Document excerpt |

-- Begin --

We can claim identities for ourselves, but as Stone (1962) argues, to be identified requires that significant others use the same words to describe who we are as we claim for ourselves. Since the verification of our identities is critical both to how we see ourselves and how others see us, we seek out interactions and participate in activities that can be used to verify our various identities. Upon incorporating standards associated with the various roles we play (labeled “identity standards” by Burke and Stets [2009, 2023]), we gain the ability to self-verify our identities by comparing our role-related behaviors with these standards. In other words, once we establish a set of identity standards for the various roles we play, we do not always need others to verify our performances—we can use the identity standards to do it ourselves.
Importantly, while the discussion up to this point may suggest that identities are dichotomous, that is not the case. Some identities hold greater importance for us and are more central to how we see ourselves. As a result, some identities are more fully embraced than others; for instance, family identity (e.g., wife) might be seen as more important than one’s job or one’s friends. 3 In this study, when an identity is referred to as though it is an entity, it should be understood that there is a varying degree of strength with which that entity is embraced.
Academic identities have long been understood to be important for understanding students’ persistence and academic success (Marsh, 1990, 1993; Marsh et al., 1988). In recent years, the focus has moved from a general student identity to more content-specific identities, such as “I am a reader” or “I am a science person.”
Research has clearly demonstrated the impact of parental, teacher, and peer perceptions on one’s perceptions of mathematical competence (Bleeker & Jacobs, 2004; Bouchey & Harter, 2005; Cribbs et al., 2015). Additionally, mentors and role models have been shown to be important for the development of a science identity (Merolla et al., 2012; Syed et al., 2011). Participation in STEM-focused student networks, particularly for young women considering careers in STEM, has proven to be significant as well (Estrada et al., 2011; Merolla & Serpe, 2013; Merolla et al., 2012).
In general, the stronger the perceived support from significant others, the greater the strength of an identity. As is true for any identity, the development of a mathematics identity occurs over time and is a reciprocal process between oneself and significant others, resulting in the establishment of identity standards by which we judge the quality and appropriateness of our role-related behaviors. Importantly, as Burke and Stets (2009, 2023) emphasize, it is our perceptions of the responses to our behaviors by significant others that drive our actions. When a discrepancy arises between our perceptions of the responses of significant others to our behavior and our identity standards, we seek out situations in which to behave in ways to reduce or eliminate the discrepancy. That is, there is a strong motivational component associated with identities.

-- End --

Stored records
-- Begin --

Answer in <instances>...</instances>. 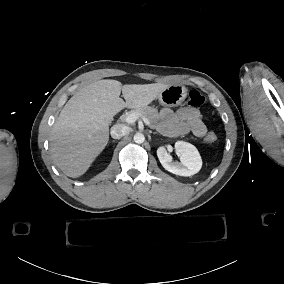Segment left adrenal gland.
Wrapping results in <instances>:
<instances>
[{"label":"left adrenal gland","instance_id":"left-adrenal-gland-1","mask_svg":"<svg viewBox=\"0 0 284 284\" xmlns=\"http://www.w3.org/2000/svg\"><path fill=\"white\" fill-rule=\"evenodd\" d=\"M155 135H161L160 133H157V132H153V136Z\"/></svg>","mask_w":284,"mask_h":284}]
</instances>
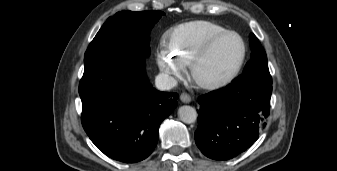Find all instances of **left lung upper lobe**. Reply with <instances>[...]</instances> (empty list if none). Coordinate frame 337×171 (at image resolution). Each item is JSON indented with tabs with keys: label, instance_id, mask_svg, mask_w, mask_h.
I'll return each instance as SVG.
<instances>
[{
	"label": "left lung upper lobe",
	"instance_id": "1",
	"mask_svg": "<svg viewBox=\"0 0 337 171\" xmlns=\"http://www.w3.org/2000/svg\"><path fill=\"white\" fill-rule=\"evenodd\" d=\"M250 44L252 49L251 59L246 64L243 74L238 76L234 82L248 79H260L272 82L266 53L254 34H250Z\"/></svg>",
	"mask_w": 337,
	"mask_h": 171
}]
</instances>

-- End --

Actions to take |
**1)** According to the text on academic identity, whose perceptions affect one's perceptions of mathematical competence? List each one.
**2)** Carry the text on academic identity forward from its final sentence.
The records come from a separate source with no connection to the text on academic identity.

Task-by-task results |
**1)** Parents, teachers, and peers.

**2)**
Gender Differences in Mathematics Motivation
Differences in Mathematics Identity
Innovative studies using the Implicit Association Test (IAT) have shown that while men identify equally with the arts and mathematics, women are more likely to identify with the arts (Greenwald & Nosek, 2001; Greenwald et al., 1998). Using both the IAT methodology and explicit measures, Cvencek et al. (2011) demonstrated that (a) the stereotype that “math is for boys” emerges as early as second grade; and (b) in grades 1–5, boys identify more strongly with mathematics than girls. As noted earlier, despite this, by the end of high school, males’ and females’ mathematics performance is virtually identical.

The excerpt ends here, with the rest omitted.